Tenaya started out as a Nurse in 2009, but always strived to take on more responsibilities. She’s now training to become an Advanced Clinical Care Practitioner at University Hospitals Bristol and Weston, expanding her skill set and progressing her career in the direction she always dreamed.
Tenaya completed her Nursing degree in UWE, doing all her training and placements at North Bristol Trust. However, on graduating she decided to join UHBW as a Newly Qualified in AMU, keen to explore the more expansive roles she could progress into.
Always interested in ITU, Tenaya quickly moved from AMU into the Intensive Treatment Unit where she stayed as a senior nurse for 3 years, before becoming a Senior Staff Nurse in the same ward.
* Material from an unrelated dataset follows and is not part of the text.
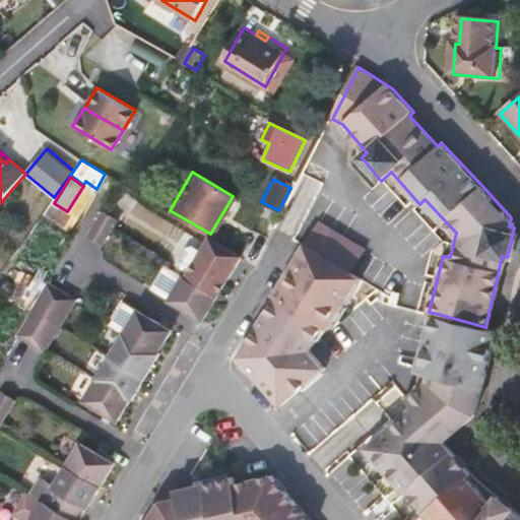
[(67,211),(54,203),(47,215),(59,222),(58,225),(70,234),(81,216),(94,192),(83,185),(83,186),(67,211)]
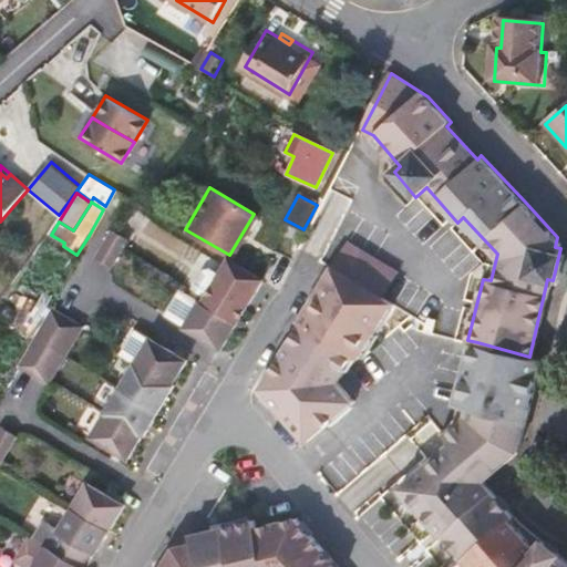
[(126,238),(113,229),(104,241),(96,255),(110,263),(119,250),(126,238)]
Feeling she’s reached the peak of her role, Tenaya became interested in progressing in her role clinically and taking on more responsibilities. In September 2018, she decided to train to become an Advanced Clinical Care Practitioner, working alongside the consultants and registrars and expanding her knowledge every day.
“The Trust has so many avenues for progression whether you want to expand into teaching, management or a new clinical route. It was a huge challenge for me to move from a role which I enjoyed and knew everything about, to a role where I knew nothing. But the team has been really supportive – it’s such an exciting opportunity to explore and learn new clinical procedures!”
“Team work makes the dream work – that’s our slogan on the ward! It creates such a positive team spirit, it always feels like a proper community.”
Grace joined the Trust as a Newly Qualified Nurse in September 2017, and through her boundless enthusiasm and the support from her mentors, was promoted within the year to take on a position as Senior Staff Nurse.
Starting out as a Junior on the Older People’s ward, Grace successfully completed her preceptorship programme in just 8 months. Clearly thriving in her role, The Matrons were really eager to help her move up and supported Grace in applying for a senior position within the year.
As a Newly Qualified Nurse who just started a year ago, Grace did not think she would be eligible for a senior role. However, with support from her seniors, she was encouraged to strive higher, and is now keen to help others do the same.
Grace is now a part of the FLAP (Facilitated Learning and Assessment in Practice) mentorship programme, providing mentoring for Student Nurses coming up. The Trust is also helping her study a Physical Assessment and Clinical Reasoning module (PACR) which will contribute to a Masters.
“Having lived and studied outside Bristol, relocating was a big move! I thought I’d be terrified, but there’s so much to explore here, that I found I really enjoyed getting to know my new home.”
“There’s so much more you can get out of your career working at University Hospitals Bristol and Weston – it’s so much more than just a job! I’m currently working on a campaign known as the End PJ Paralysis, helping older patients recover and get out of their pyjamas so they can get home quicker. I feel so fortunate to have so much support from my team.”